Cutting to Length. A contaminated electrode produces an erratic arc and a contaminated weld. The best way to ensure that all contamination is removed from the tip is to cut off that part of tungsten. Grinding doesn’t remove all of the contamination and will instead deposit it on the grinding wheel, where it can be picked up during a future grinding job.

Figure 4
Remember always to grind your tungsten electrode longitudinally. Electrons flow at a greater density on the surface of the electrode. If electrodes are ground or polished crosswise, they jump across the grinding marks, causing the arc to begin before the tip, spread out, and often wander.

Using a diamond cutting wheel helps ensure that the cut is clean, smooth, and void of fractures or splintering. The tool should be quick and easy to use, have safety covers, and provide a scale to ensure the exact length is measured and cut.

Other methods like breaking the electrode manually or with wire cutters, twisting the electrode with two pairs of pliers, notching it on the grinding wheel and then breaking it with your hand or with a tool, or hitting the electrode with a hammer on a sharp metal edge can compromise weld quality and your safety. Electrodes can splinter or shatter unnoticeably, causing arc instability and weld defects. These methods also put you at risk of suffering a hand or eye injury.

Electrode Angle Surface Finish

In general, points should be ground as fine as possible to improve welding properties and increase the service life of the electrode. Electrodes that are ground too coarse result in unstable arcs.

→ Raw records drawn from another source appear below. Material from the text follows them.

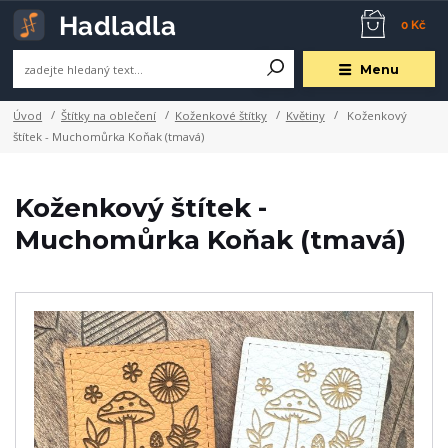
0 Kč
Menu
Úvod
Štítky na oblečení
Koženkové štítky
Květiny
Koženkový
štítek - Muchomůrka Koňak (tmavá)
Koženkový štítek -
Muchomůrka Koňak (tmavá)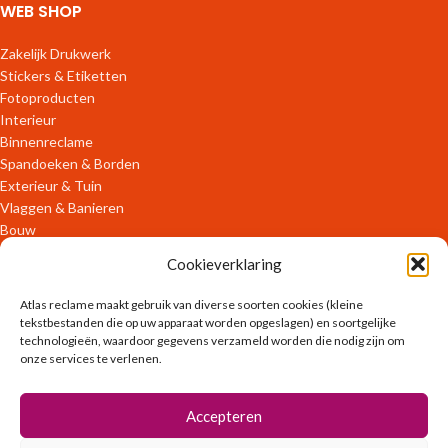
WEB SHOP
Zakelijk Drukwerk
Stickers & Etiketten
Fotoproducten
Interieur
Binnenreclame
Spandoeken & Borden
Exterieur & Tuin
Vlaggen & Banieren
Bouw
Verpakkingen
Cookieverklaring
ONLINE DIENSTEN
Atlas reclame maakt gebruik van diverse soorten cookies (kleine
tekstbestanden die op uw apparaat worden opgeslagen) en soortgelijke
technologieën, waardoor gegevens verzameld worden die nodig zijn om
OFFLINE DIENSTEN
onze services te verlenen.
Ontwerpen
Accepteren
Zakelijk Drukwerk
Promotiekleding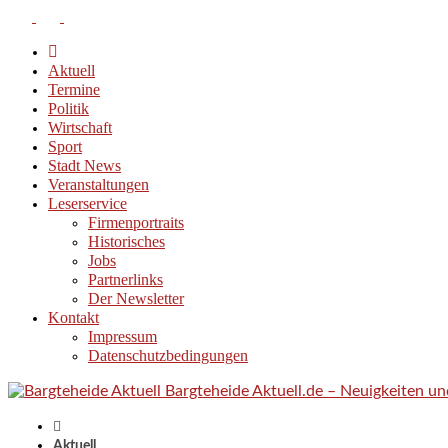
Aktuell
Termine
Politik
Wirtschaft
Sport
Stadt News
Veranstaltungen
Leserservice
Firmenportraits
Historisches
Jobs
Partnerlinks
Der Newsletter
Kontakt
Impressum
Datenschutzbedingungen
Bargteheide Aktuell.de – Neuigkeiten u
Aktuell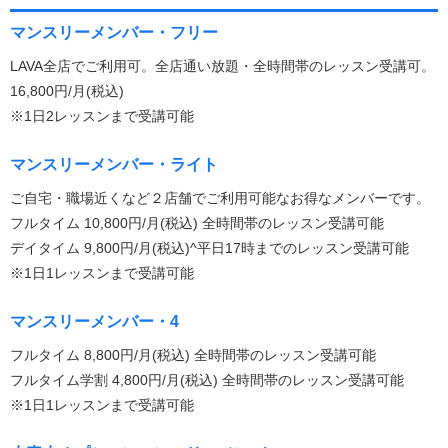
マンスリーメンバー・フリー
LAVA全店でご利用可。全店通い放題・全時間帯のレッスン受講可。
16,800円/月(税込)
※1日2レッスンまで受講可能
マンスリーメンバー・ライト
ご自宅・職場近くなど２店舗でご利用可能なお得なメンバーです。
フルタイム 10,800円/月(税込) 全時間帯のレッスン受講可能
デイタイム 9,800円/月(税込)^平日17時までのレッスン受講可能
※1日1レッスンまで受講可能
マンスリーメンバー・4
フルタイム 8,800円/月(税込) 全時間帯のレッスン受講可能
フルタイム学割 4,800円/月(税込) 全時間帯のレッスン受講可能
※1日1レッスンまで受講可能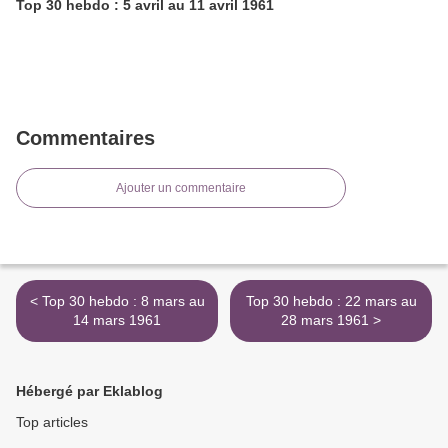
Top 30 hebdo : 5 avril au 11 avril 1961
Commentaires
Ajouter un commentaire
< Top 30 hebdo : 8 mars au
Top 30 hebdo : 22 mars au
14 mars 1961
28 mars 1961 >
Hébergé par Eklablog
Top articles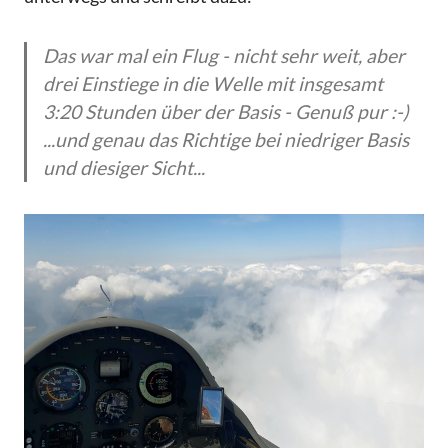
Das war mal ein Flug - nicht sehr weit, aber
drei Einstiege in die Welle mit insgesamt
3:20 Stunden über der Basis - Genuß pur :-)
...und genau das Richtige bei niedriger Basis
und diesiger Sicht...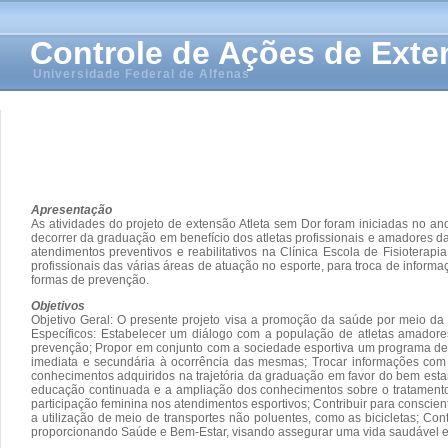
Controle de Ações de Ext
Universidade Federal de Alfenas
Apresentação
As atividades do projeto de extensão Atleta sem Dor foram iniciadas no a
decorrer da graduação em benefício dos atletas profissionais e amadores da
atendimentos preventivos e reabilitativos na Clínica Escola de Fisioterap
profissionais das várias áreas de atuação no esporte, para troca de info
formas de prevenção.
Objetivos
Objetivo Geral: O presente projeto visa a promoção da saúde por meio da
Específicos: Estabelecer um diálogo com a população de atletas amadores
prevenção; Propor em conjunto com a sociedade esportiva um programa de 
imediata e secundária à ocorrência das mesmas; Trocar informações com o 
conhecimentos adquiridos na trajetória da graduação em favor do bem estar s
educação continuada e a ampliação dos conhecimentos sobre o tratamento 
participação feminina nos atendimentos esportivos; Contribuir para conscien
a utilização de meio de transportes não poluentes, como as bicicletas; C
proporcionando Saúde e Bem-Estar, visando assegurar uma vida saudável e pr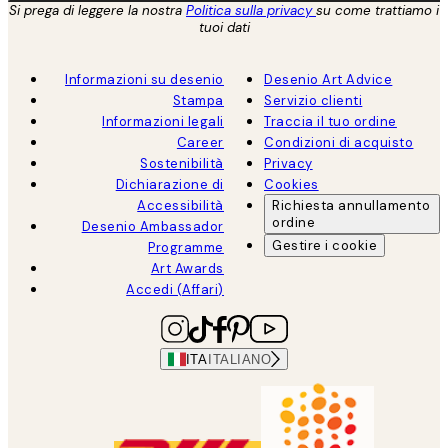
Si prega di leggere la nostra
Politica sulla privacy
su come trattiamo i
tuoi dati
Informazioni su desenio
Desenio Art Advice
Stampa
Servizio clienti
Informazioni legali
Traccia il tuo ordine
Career
Condizioni di acquisto
Sostenibilità
Privacy
Dichiarazione di
Cookies
Accessibilità
Richiesta annullamento
ordine
Desenio Ambassador
Gestire i cookie
Programme
Art Awards
Accedi (Affari)
ITA
ITALIANO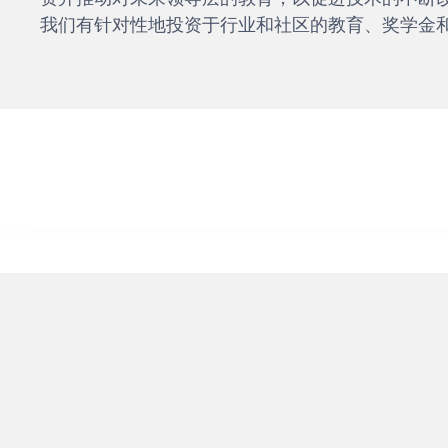
我们有针对性地投资于行业和社区的教育、奖学金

A standard finish of about 20 roughness average (RA), which would still show the longitudinally ground lines to the naked eye, is an all-purpose, quality finish for any application. A high-polished, mirrorlike finish of about 6 to 8 RA, in which few or no lines can be seen, is better for the longevity of the electrode because it reduces the risk of contamination “sticking” to the electrode point and causing erosion. However, for welding power supplies that do not have strong arc-starting characteristics, a finish of about 20 RA is better because longitudinally ground lines help lead electrons to the extreme point of the electrode, which assists in arc starting.